Sur le chantier, c’est la confusion totale. Chaque technicien tente de dicter ses propres directives, souvent très contestées par leurs collègues ouvriers qui en doutent sérieusement de sa pertinence.

D’après certains observateurs nationaux, le ministère des Travaux publics  doit nécessairement intensifier son contrôle sur le terrain afin de contraindre SATOM à respecter son cahier de charges conformément aux directives indiquées.

Pour de nombreux Centrafricains, il ne fait aucun doute, la société SOGEA-SATOM  prouve ses limites, voire son incompétence à réaliser des travaux de telle intensité en République centrafricaine.

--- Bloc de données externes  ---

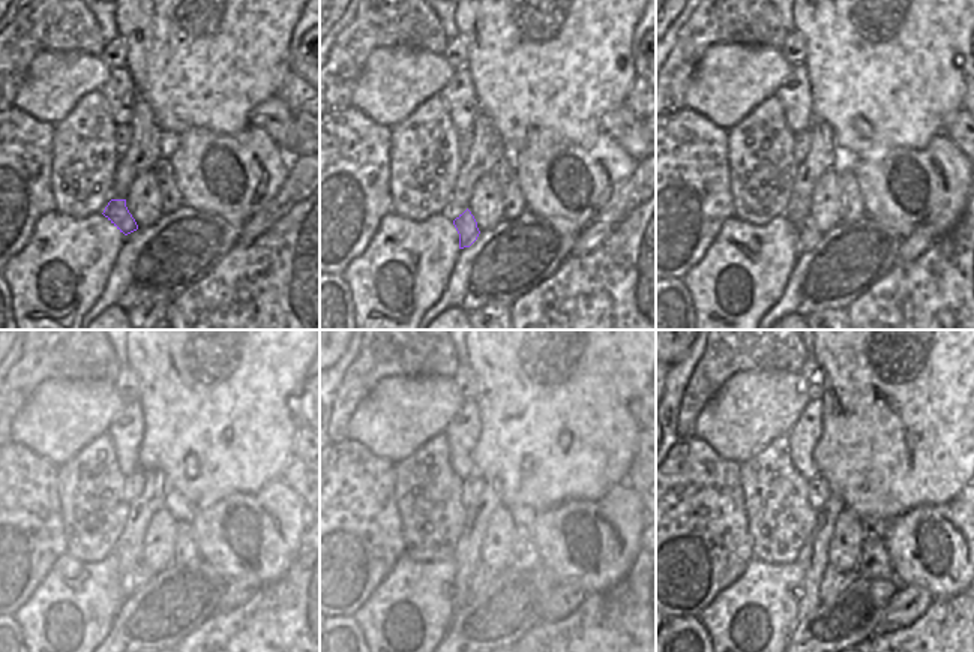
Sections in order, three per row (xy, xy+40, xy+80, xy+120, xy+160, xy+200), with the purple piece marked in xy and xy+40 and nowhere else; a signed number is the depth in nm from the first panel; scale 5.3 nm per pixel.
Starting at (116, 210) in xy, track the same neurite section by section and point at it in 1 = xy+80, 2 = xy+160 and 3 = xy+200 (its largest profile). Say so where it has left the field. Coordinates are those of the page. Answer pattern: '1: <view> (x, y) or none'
1: xy+80 (808, 236)
2: xy+160 (482, 576)
3: xy+200 (833, 582)

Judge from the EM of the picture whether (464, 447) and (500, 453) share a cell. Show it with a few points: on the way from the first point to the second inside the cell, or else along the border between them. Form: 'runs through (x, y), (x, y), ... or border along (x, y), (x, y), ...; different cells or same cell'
border along (480, 414), (480, 436), (471, 453), (473, 474); different cells

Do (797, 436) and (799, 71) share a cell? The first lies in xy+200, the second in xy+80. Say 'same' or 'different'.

Malgré  un délai de quatre mois supplémentaires qui lui avait été attribué, le tronçon Baoro-Bouar n’est pas près d’être remis à l’État centrafricain avant les élections de 2020 comme souhaitent  certains proches du chef de l’État qui comptent le capitaliser dans les actifs de son quinquennat.

Sur le terrain, les accidents se multiplient à cause de la degradation de cette route.

Rappelons que le coût initial de ces travaux de route est estimé à environ 37 milliards de francs CFA financés intégralement par l’Union européenne.